On Dec. 16, 2021, the FDA permanently lifted a requirement that mifepristone be dispensed in person by a healthcare professional, opening the doors for it to be sent by mail. The decision came after the agency said in April 2021 that it would temporarily stop enforcing the requirement – stated under the drug’s Risk Evaluation and Mitigation Strategy (REMS) guidelines – for the remainder of the COVID-19 pandemic.
The cost varies and also depends on several factors, such as the facility you go to, state law, tests you may need done before or after your medication abortion, and insurance coverage.

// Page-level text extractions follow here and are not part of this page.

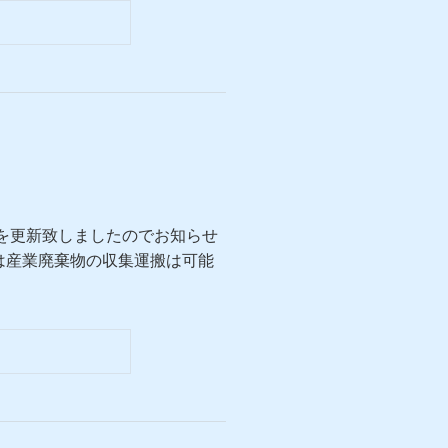
報を更新致しましたのでお知らせ
は産業廃棄物の収集運搬は可能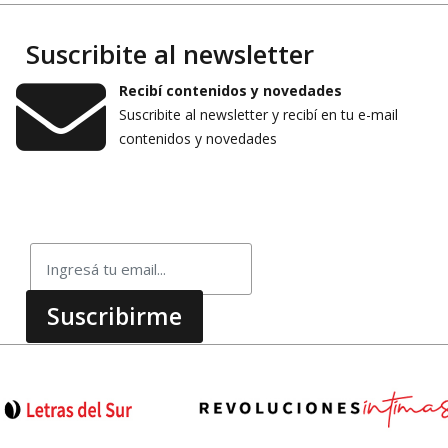
Suscribite al newsletter
Recibí contenidos y novedades
Suscribite al newsletter y recibí en tu e-mail
contenidos y novedades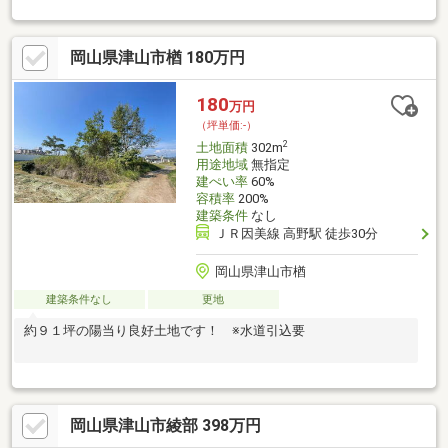
庄IC（インノショウインター）まで車で5分
岡山県津山市楢 180万円
180
万円
（坪単価:-）
2
土地面積
302m
用途地域
無指定
建ぺい率
60%
容積率
200%
建築条件
なし
ＪＲ因美線 高野駅 徒歩30分
岡山県津山市楢
建築条件なし
更地
約９１坪の陽当り良好土地です！ ※水道引込要
岡山県津山市綾部 398万円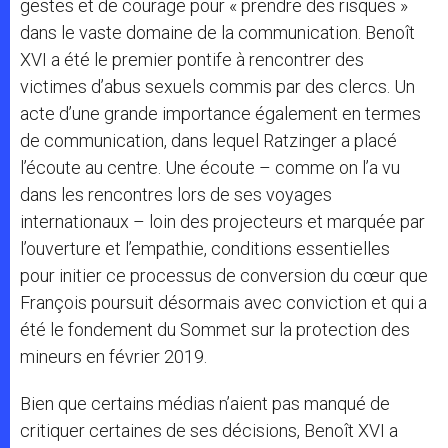
gestes et de courage pour « prendre des risques »
dans le vaste domaine de la communication. Benoît
XVI a été le premier pontife à rencontrer des
victimes d’abus sexuels commis par des clercs. Un
acte d’une grande importance également en termes
de communication, dans lequel Ratzinger a placé
l’écoute au centre. Une écoute – comme on l’a vu
dans les rencontres lors de ses voyages
internationaux – loin des projecteurs et marquée par
l’ouverture et l’empathie, conditions essentielles
pour initier ce processus de conversion du cœur que
François poursuit désormais avec conviction et qui a
été le fondement du Sommet sur la protection des
mineurs en février 2019.
Bien que certains médias n’aient pas manqué de
critiquer certaines de ses décisions, Benoît XVI a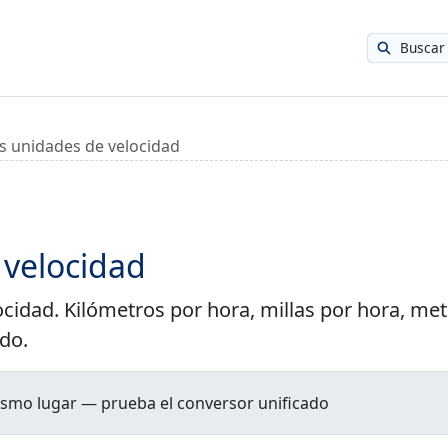
Buscar
s unidades de velocidad
 velocidad
ocidad. Kilómetros por hora, millas por hora, me
do.
ismo lugar — prueba el conversor unificado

However, Grant notes that the average cost nationwide for medication abortion through a private office is usually between $400 to $450. People who choose to purchase the pills virtually, she says, tend to pay a reduced cost.
Obstacles Remain For Medication Abortions
“It’s important that people have safe options that are respectful of their own personal needs, their own personal belief systems, if they decide that they want to have an abortion.”
While the FDA’s recent decisions are wins for abortion access, obstacles remain at the state level. On Dec. 2, for instance, Texas narrowed the window during which doctors are allowed to prescribe abortion pills from 10 weeks of pregnancy to seven weeks and specifically forbade doctors from sending abortion pills through the mail, according to the Texas Tribune – doing so is now a felony (although pregnant people are not considered liable). Additionally, laws in 19 states already prohibit medication abortions from taking place virtually because they require clinicians to be physically present when the medication is administered, according to the Guttmacher Institute. And as of Feb. 22, the Guttmacher Institute says that 16 state legislatures have introduced bans or restrictions on medication abortion. This includes seven states pursuing an outright ban on the use of abortion pills.
Both Grant and Dr. McNicholas stress that using mifepristone and misoprostol for medication abortion is safe and effective. “The additional barriers do nothing to make it safer and, if anything, actually delay appointments, increase costs, and create more stress and strife for the people in the situation,” Grant says.
Grant adds that untended pregnancies are often complicated by financial instability and inadequate access to healthcare. “It’s important that people have safe options that are respectful of their own personal needs, their own personal belief systems, if they decide that they want to have an abortion,” she says. “Whether you prefer to have your abortion at home with a pill, in the clinic with medication, in the clinic with a procedure and maybe an additional painkiller, these are all legal, safe options the patient themselves should be able to choose.”